Many people have a pre-conditioned idea of what autism means. But – as any parent with a child on the autism spectrum will know – autism disorders are so wide-ranging, that many of these pre-conceptions are completely false.
The word ‘autism’ is used to refer to any individual suffering from one of the main conditions in the autism spectrum, or ASD. These conditions include Asperger syndrome and pervasive development disorder, among others. Because of the different symptoms associated with the different conditions under the ASD umbrella, one person’s experience of autism is likely to be very different to that of another.
Autism disorders affect nerve cells in the brain, which in turn affects the processing and handling of information. This gives rise to many of the behavioural symptoms people most commonly associate with autism. In children, these symptoms often manifest themselves as a fear of change, or as a tendency towards repetitive and ritualistic behavioural traits, such as repeatedly ordering and arranging objects in the child’s environment.
This is also the root cause of ‘autism savantism’, which leads to some individuals in the autism spectrum displaying increased proficiency in tasks which require discrete thought. As children begin their education, parents may notice their child becoming adept at working out complex mathematical problems and developing a pragmatic and rational approach to the world around them. The difficulty some autism individuals have in processing implied information or other more subtle mental stimuli – such as inferences or sarcasm – is the flipside to this coin.
This difficulty in interpreting information is what can lead to social problems for autism children. While the commonly held belief that 90% of all communication is non-verbal is a myth, it is true that around 55% of information passed between people is communicated via body language, inferred meaning and other non-verbal methods.
This can cause great difficulty for autism spectrum children, and can lead to them being excluded from friendship groups and other social interactions. This is also precisely why autism should not be stigmatised or played down. It is vital to recognise your child’s condition, and to work with them to help them accept and deal with it, rather than trying to hide it from them or encouraging them to ignore it.
Specific medical alert bracelets such as autism alert bracelets can be useful in helping your child and those around them deal with the symptoms of autism. These bracelets can ensure that teachers or healthcare professionals are aware of the condition, and they can take the appropriate measures to help with the child’s development. While this might make some parents feel uncomfortable, it is important to deal with such issues head on, as to shy away from them will only exacerbate feelings of exclusion or ‘otherness’ in the child.
A very common misconception is that children on the autism spectrum prefer to be alone, or impose their own mental barriers between themselves and others.
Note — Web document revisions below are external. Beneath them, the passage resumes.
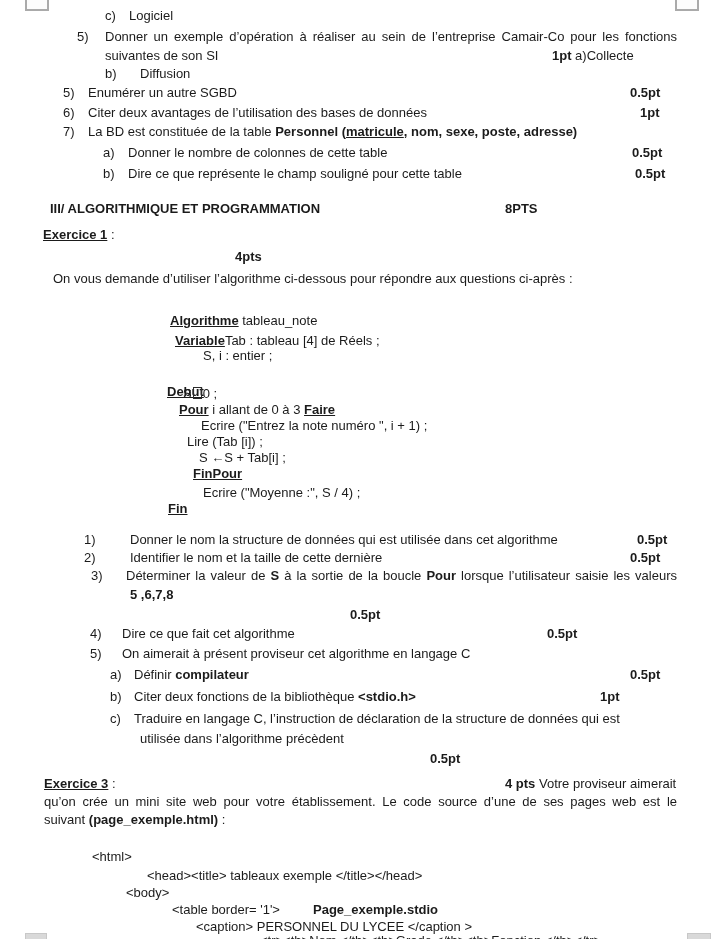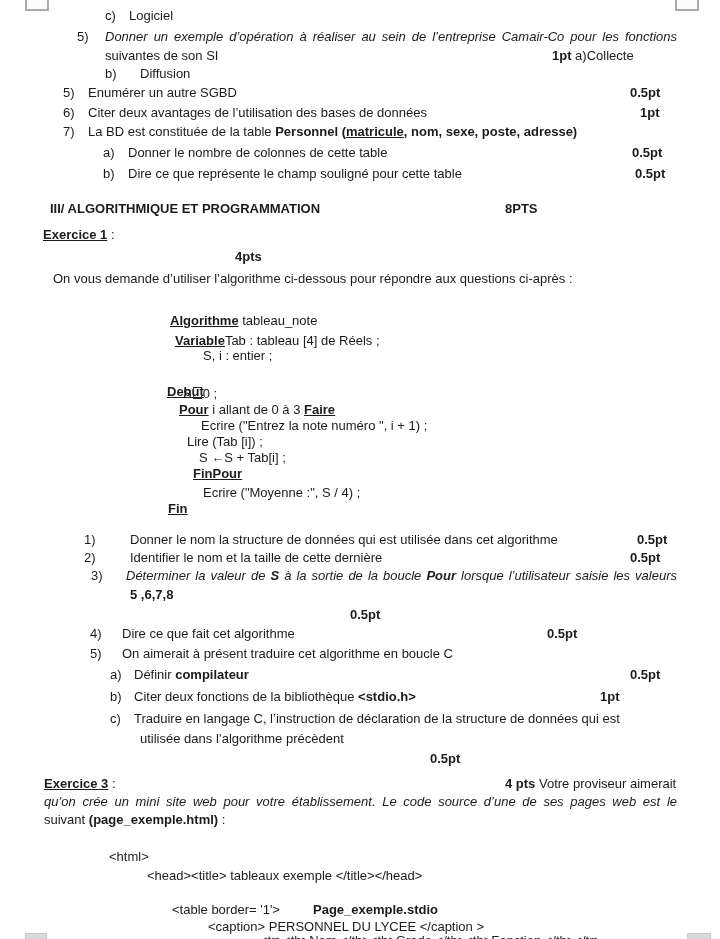--- a/index.html
+++ b/index.html
@@ -5,21 +5,21 @@
   html,body{margin:0;padding:0;background:#ffffff;}
   #page{
     position:relative;width:720px;height:939px;background:#ffffff;overflow:hidden;
     font-family:"Liberation Sans","DejaVu Sans",sans-serif;
     font-size:13px;line-height:15px;color:#1b1b1b;
   }
   .ln{position:absolute;left:0;width:720px;height:15px;}
   .at{position:absolute;white-space:pre;}
   .b{font-weight:bold;}
   .u{text-decoration:underline;}
-  .just{text-align:justify;text-align-last:justify;white-space:normal;font-style:italic;}
+  .just{text-align:justify;text-align-last:justify;white-space:normal;}
   .tofu{display:inline-block;width:7px;height:10px;border:1px solid #2b2b2b;margin:0 1px;vertical-align:-1px;}
   .handle{position:absolute;width:20px;height:18px;border:2px solid #aaaaaa;background:#fcfcfc;}
   .handle-b{position:absolute;height:9px;background:#d9d9d9;border:1px solid #c8c8c8;}
 </style>
 </head>
 <body>
 
 <div id="page">
 
   <div class="handle" style="left:25px;top:-11px;"></div>
@@ -147,21 +147,21 @@
   <div class="ln" style="top:607px">
     <span class="at b" style="left:350px">0.5pt</span>
   </div>
   <div class="ln" style="top:626px">
     <span class="at" style="left:90px">4)</span>
     <span class="at" style="left:122px">Dire ce que fait cet algorithme</span>
     <span class="at b" style="left:547px">0.5pt</span>
   </div>
   <div class="ln" style="top:646px">
     <span class="at" style="left:90px">5)</span>
-    <span class="at" style="left:122px">On aimerait à présent traduire cet algorithme en boucle C</span>
+    <span class="at" style="left:122px">On aimerait à présent proviseur cet algorithme en langage C</span>
   </div>
   <div class="ln" style="top:667px">
     <span class="at" style="left:110px">a)</span>
     <span class="at" style="left:134px"><span>Définir </span><b>compilateur</b></span>
     <span class="at b" style="left:630px">0.5pt</span>
   </div>
   <div class="ln" style="top:689px">
     <span class="at" style="left:110px">b)</span>
     <span class="at" style="left:134px"><span>Citer deux fonctions de la bibliothèque </span><b>&lt;stdio.h&gt;</b></span>
     <span class="at b" style="left:600px">1pt</span>
@@ -182,29 +182,32 @@
     <span class="at" style="left:505px"><b>4 pts</b><span> Votre proviseur aimerait</span></span>
   </div>
   <div class="ln" style="top:794px">
     <span class="at just" style="left:44px;width:633px">qu’on crée un mini site web pour votre établissement. Le code source d’une de ses pages web est le</span>
   </div>
   <div class="ln" style="top:812px">
     <span class="at" style="left:44px"><span>suivant </span><b>(page_exemple.html)</b><span> :</span></span>
   </div>
 
   <div class="ln" style="top:849px">
-    <span class="at" style="left:109px">&lt;html&gt;</span>
+    <span class="at" style="left:92px">&lt;html&gt;</span>
   </div>
   <div class="ln" style="top:868px">
     <span class="at" style="left:147px">&lt;head&gt;&lt;title&gt; tableaux exemple &lt;/title&gt;&lt;/head&gt;</span>
+  </div>
+  <div class="ln" style="top:885px">
+    <span class="at" style="left:126px">&lt;body&gt;</span>
   </div>
   <div class="ln" style="top:902px">
     <span class="at" style="left:172px">&lt;table border= '1'&gt;</span>
     <span class="at b" style="left:313px">Page_exemple.stdio</span>
   </div>
   <div class="ln" style="top:919px">
-    <span class="at" style="left:208px">&lt;caption&gt; PERSONNEL DU LYCEE &lt;/caption &gt;</span>
+    <span class="at" style="left:196px">&lt;caption&gt; PERSONNEL DU LYCEE &lt;/caption &gt;</span>
   </div>
   <div class="ln" style="top:933px">
     <span class="at" style="left:260px">&lt;tr&gt;&lt;th&gt;Nom &lt;/th&gt;&lt;th&gt;Grade &lt;/th&gt;&lt;th&gt;Fonction &lt;/th&gt;&lt;/tr&gt;</span>
   </div>
 
 </div>
 
 </body></html>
In fact, studies have shown that autism children are more susceptible to feelings of loneliness than other children.
This is because individuals with autism tend to have a qualitative rather than a quantative approach to relationships. You may notice that your child forms close bonds with only a few of their peers, but that these bonds are incredibly strong. For an autism child, it is not about how many friends you have, it is the quality of those friendships that is important.
Many parents find the idea of their child having few friends frightening, but this is more linked to societal perceptions of popularity and inclusion than any rational concerns. Instead of pressuring your child into making more friends, take an active interest in their relationships with their existing friends, talking about and discussing these relationships. This will also help to strengthen the bonds between you and your child.
Autism does not equal exclusion from society, it simply poses challenges that must, and can, be overcome. Nurture your child’s potential, foster positive feelings within them and you will find that autism is no barrier to a happy and fulfilled childhood.